# So irritating..dealing with seedbanks



## 2Dog (Aug 21, 2009)

So I have tried 2 x unsuccesfully to buy seeds online. Once at Attitude once at NL. I purchased two visa gift cards to make my payments figuring that was the safe way to go. Well attitude can only take one card at a time and my order was for more than 100.00 which is the most for one card. Then I tried NL and they dont take visa gift cards period my oder was denied..Urgggg I dont want to give them my cc and it seems like cash and money order paymenst get lost/stolen. Does anyone else just use the reg card? So many obstacles and I want to give them money sheesh...thanks people. :holysheep:  :ignore:


----------



## OGKushman (Aug 21, 2009)

I use my debit card.


----------



## 2Dog (Aug 21, 2009)

I will probably use my cc no way on my checking account. I worked for BofA and I know what devestation places can do by overcharging...Kaiser has put holds on 800.00 of my funds for 165.00 worth of prescriptions..the Jerks.


----------



## 2Dog (Aug 22, 2009)

:confused2:  :48:  :ccc: : :smoke1:  haha I typed my oder was denied...I stink. in a good way yeah for purple.


----------



## Gman_517 (Aug 22, 2009)

go to walmart,they do prepaid visas for $3 i just ordered some seeds today with it from dope-seeds


----------



## 2Dog (Aug 22, 2009)

thanks gman...do they say gift card or do they put your name on it? maybe that site takes the gift ones..I could try again I get bummed picking everything out then failure


----------



## Mutt (Aug 22, 2009)

it'll be a credit card just a pre-paid one. Western Union has em to. can put more than 100 bucks on em.


----------



## dekgib (Aug 22, 2009)

i am sorry that things areso crapy for you in the as i hope to get some of my own soon this type of thing makes me hesitant but i do hope you get it worked out to your satisfaction


----------



## 2Dog (Aug 22, 2009)

thanks people...I will be trying again soon. Part of me said F that I should just go to LA or Oakland and get seeds there but are they as good? do the clubs sell them? I have seen seeds at a couple clubs locally but only one type and the strains werent impressive.


----------



## SPEARCHUCKER (Aug 22, 2009)

Try hxxp://www.worldwide-marijuana-seeds.com/ at Single Seed.
I wrote them an email a month ago about all the cards they accept. And they will accept anything with Visa written on it.
And if you have to. You can break up your order if the beans are over 100. You could just put 6 beans on one card and 4 on another if you wanted to.


----------



## 2Dog (Aug 22, 2009)

ty spears! I will try that site.


----------



## Gman_517 (Aug 22, 2009)

◆ EXERCISES TO COMPLETE:
a: In the seedbank payment thread, where does Gman_517 say to buy prepaid Visa cards, and what do they cost?
b: Continue the seedbank payment thread from the point where it stops.
The data has no role in this work.

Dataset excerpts

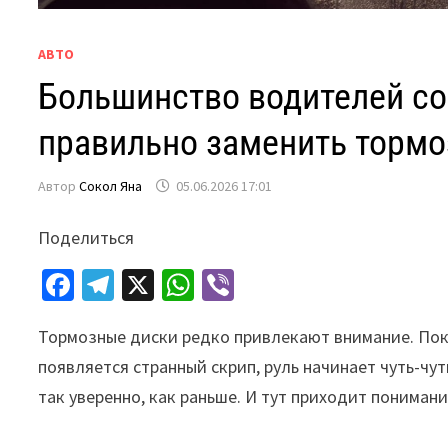
АВТО
Большинство водителей со
правильно заменить торм
Автор
Сокол Яна
05.06.2026 17:01
Поделиться
Fa
Te
X
W
Vi
ce
le
h
b
Тормозные диски редко привлекают внимание. Пока
b
gr
at
er
появляется странный скрип, руль начинает чуть-чу
o
a
sA
так уверенно, как раньше. И тут приходит понимани
o
m
p
k
p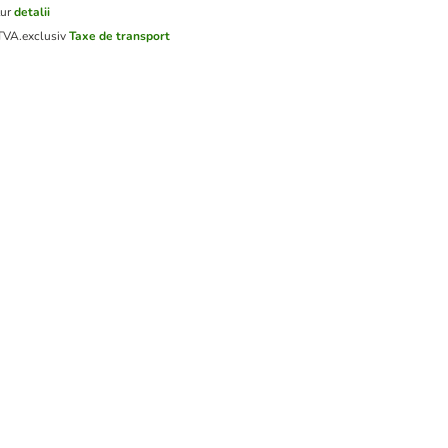
tur
detalii
 TVA.
exclusiv
Taxe de transport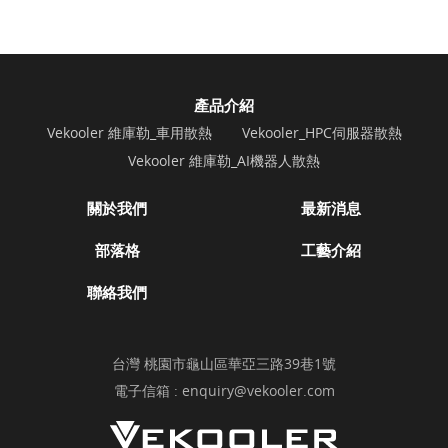
產品介紹
Vekooler 維庫勒_車用散熱
Vekooler_HPC伺服器散熱
Vekooler 維庫勒_AI機器人散熱
關於我們
最新消息
部落格
工藝介紹
聯絡我們
台灣 桃園市龜山區華亞三路39巷1號
電子信箱 :
enquiry@vekooler.com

◆ ANSWERS FOR THE EXERCISE:
a: At Walmart, for $3.

b:
hey man,them prepaid visa debit cards at walmart are regular debit cards .you set up the card through the phone and you make yourself a pin for it and you use the card you bought until you receive the new one in the mail. the one they send you has your name on it, but the temporary doesnt.if you dont have a walmart close by,you could also go to a chase bank and as long as you have an account with them,you can get prepaid debit cards. both will work.Ive never heard of the western union prepaids but im sure they'd do the job as well. anyways,time to blaze.good luck with gettin your beans.-peace


----------



## ArtVandolay (Aug 22, 2009)

I used my credit card at both of those sites with no problems.


----------



## frankcos (Aug 22, 2009)

i used my cc also with no problems.If you are having the package sent to your house , it doesn't matter if u use your own personal cc or not, they still have your name and address regardless, and thats all it takes if they want to screw you.If you can't do the time, don't do the crime .


----------



## The Hemp Goddess (Aug 22, 2009)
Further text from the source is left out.